Issues: Health Care
Regulations strangling the medical profession
When I chose to commit over a decade of my life and incur hundreds of thousands of dollars of medical school debt to achieve my lifelong dream of becoming a doctor, I believed that my training and studies would permit me to heal the sick and save lives. I still want to believe that.
However, as any physician today can confirm, much of my time is now occupied with complying with rules, regulations and red tape imposed by government bureaucrats. It also entails begging for the approval of medically-necessary treatment from faceless insurance company operatives who force me to listen to Muzak when I should be attending to my patients.
One study in the American Journal of Emergency Medicine found that emergency room doctors spend 43 percent of their time entering electronic records, but only 28 percent with patients. Most doctors I know say they spend 70 to 80 percent of their time entering clinical data and documentation. The Direct Primary Care Coalition estimates that 40 percent of all primary care revenue goes to claims processing and profit for insurance companies.

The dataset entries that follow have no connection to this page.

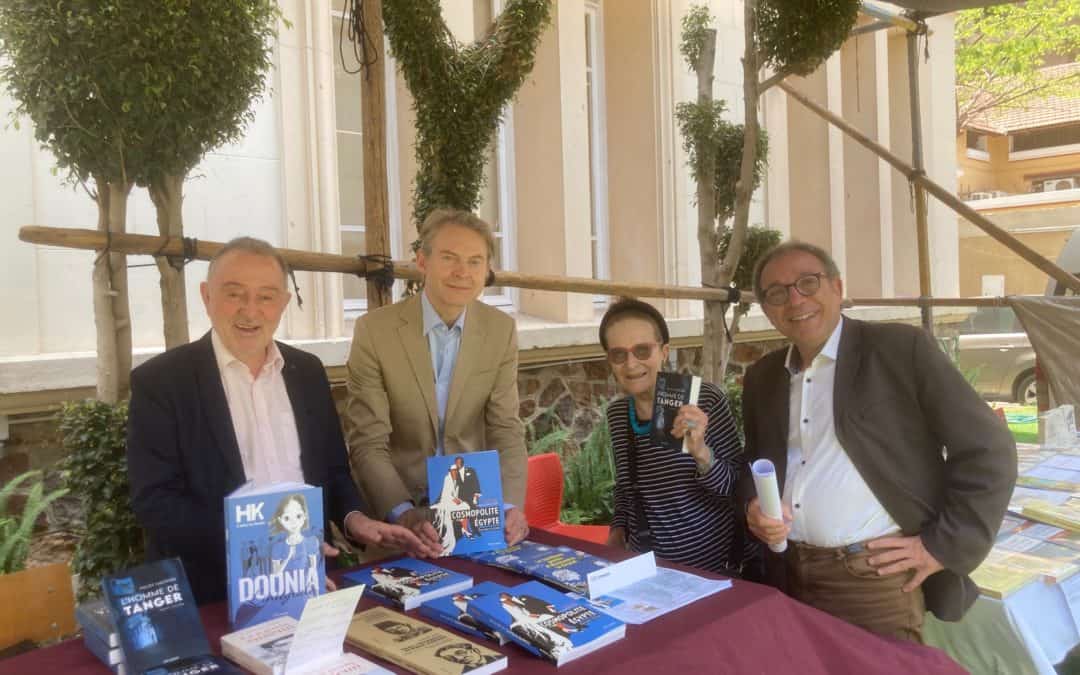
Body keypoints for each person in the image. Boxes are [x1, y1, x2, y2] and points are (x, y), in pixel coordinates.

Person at [126, 237, 436, 604]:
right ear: (207, 297)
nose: (250, 310)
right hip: (213, 593)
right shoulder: (162, 382)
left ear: (284, 303)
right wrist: (267, 548)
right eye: (234, 294)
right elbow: (155, 502)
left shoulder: (306, 371)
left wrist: (356, 520)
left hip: (314, 581)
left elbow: (333, 471)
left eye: (266, 297)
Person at [741, 240, 1017, 642]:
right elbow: (755, 460)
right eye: (778, 293)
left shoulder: (899, 349)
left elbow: (987, 449)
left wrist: (942, 545)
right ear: (767, 309)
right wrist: (753, 504)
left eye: (808, 282)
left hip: (872, 578)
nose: (795, 299)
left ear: (837, 287)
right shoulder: (763, 377)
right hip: (786, 573)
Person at [343, 209, 528, 550]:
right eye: (449, 258)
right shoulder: (375, 332)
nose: (462, 272)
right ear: (422, 262)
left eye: (475, 261)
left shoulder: (501, 330)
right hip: (398, 522)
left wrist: (511, 505)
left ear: (486, 270)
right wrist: (402, 513)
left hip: (474, 514)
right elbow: (368, 442)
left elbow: (506, 428)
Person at [600, 298, 755, 575]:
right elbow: (627, 488)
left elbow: (738, 488)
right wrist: (616, 532)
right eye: (619, 355)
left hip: (714, 570)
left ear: (664, 351)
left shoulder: (704, 400)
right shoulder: (619, 414)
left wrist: (702, 454)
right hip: (652, 570)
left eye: (642, 350)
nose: (631, 364)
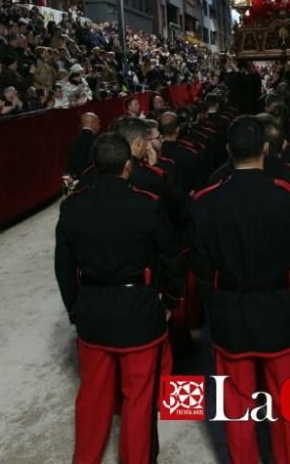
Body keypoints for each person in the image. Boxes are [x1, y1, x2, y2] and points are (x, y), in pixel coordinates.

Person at [191, 116, 290, 463]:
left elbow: (201, 266)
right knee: (289, 406)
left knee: (237, 407)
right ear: (266, 148)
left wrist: (212, 307)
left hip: (230, 313)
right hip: (281, 310)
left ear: (229, 150)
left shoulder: (205, 201)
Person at [54, 133, 182, 463]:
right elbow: (170, 258)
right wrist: (170, 300)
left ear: (95, 167)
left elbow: (64, 268)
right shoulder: (146, 204)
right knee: (138, 400)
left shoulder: (72, 207)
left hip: (93, 312)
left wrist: (74, 308)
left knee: (92, 399)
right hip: (138, 310)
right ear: (128, 167)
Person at [65, 112, 100, 181]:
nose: (99, 126)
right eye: (98, 123)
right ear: (93, 123)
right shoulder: (96, 141)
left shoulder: (75, 141)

The problem has become so serious that thousands of doctors are leaving or considering leaving the profession. This has worsened since the arrival of Obamacare with its mandated Electronic Health Records requirement. With a pricetag of $27 billion, the EHR mandate has resulted in many small medical practices closing up and physicians either taking early retirements or selling out to corporate medical or hospital groups in order to afford the cost of converting to electronic records. Doctors are literally extorted to go “paperless” by having their Medicare payments cut if they do not.
That’s just one example.
Let’s take a look at the coding monstrosity. In the 1980s, Medicare imposed price controls (i.e., socialism) on doctors who treated the elderly. The controls forced us to use complicated coding classifications to submit our claims to the government. The codes were tied to a fee schedule. Hospitals were required to submit to a similar coding system. This process has not only forced doctors to try to fit round pegs into square holes, consuming vast amounts of time that could be better spent with patients, but it incentivized hospitals to submit as many diagnostic codes as possible to the government in order to increase the “Medicare payday.”
Private insurers soon followed the Medicare example and imposed coding regulations on physicians. By making their income dependent on how much they could bill the insurance companies, many doctors began spending more and more time focusing on navigating codes to generate revenue for their practice than spending time with their patients. Many medical practices actually employ coding specialists and maximizing profits from codes, which has become something of a cottage industry in some places.
Next, we had the rise of HMOs, PPOs and various sorts of networks which the insurance companies designed to ration care. Physicians, their staffs and patients spend endless hours trying to figure out if a certain doctor or hospital is “within the network” or not, often receiving contradictory information from the insurance company and the medical provider. Often, a patient will be assured that a doctor is “in network” only to find out later that wasn’t the case when a big unexpected bill arrives in the mail.
The current course in health care is unsustainable. It doesn’t work for patients or doctors. It does work for government MediCrats, insurance companies and giant hospitals.
The answer can be found in the direct-payer health care reform known as the Medical Association Membership which frees doctors to treat their patients as their training, judgment and circumstances dictate, and gives patients the power to choose who provides their care and what it costs, not Washington, Sacramento or the highly-paid CEO of Anthem Blue Cross.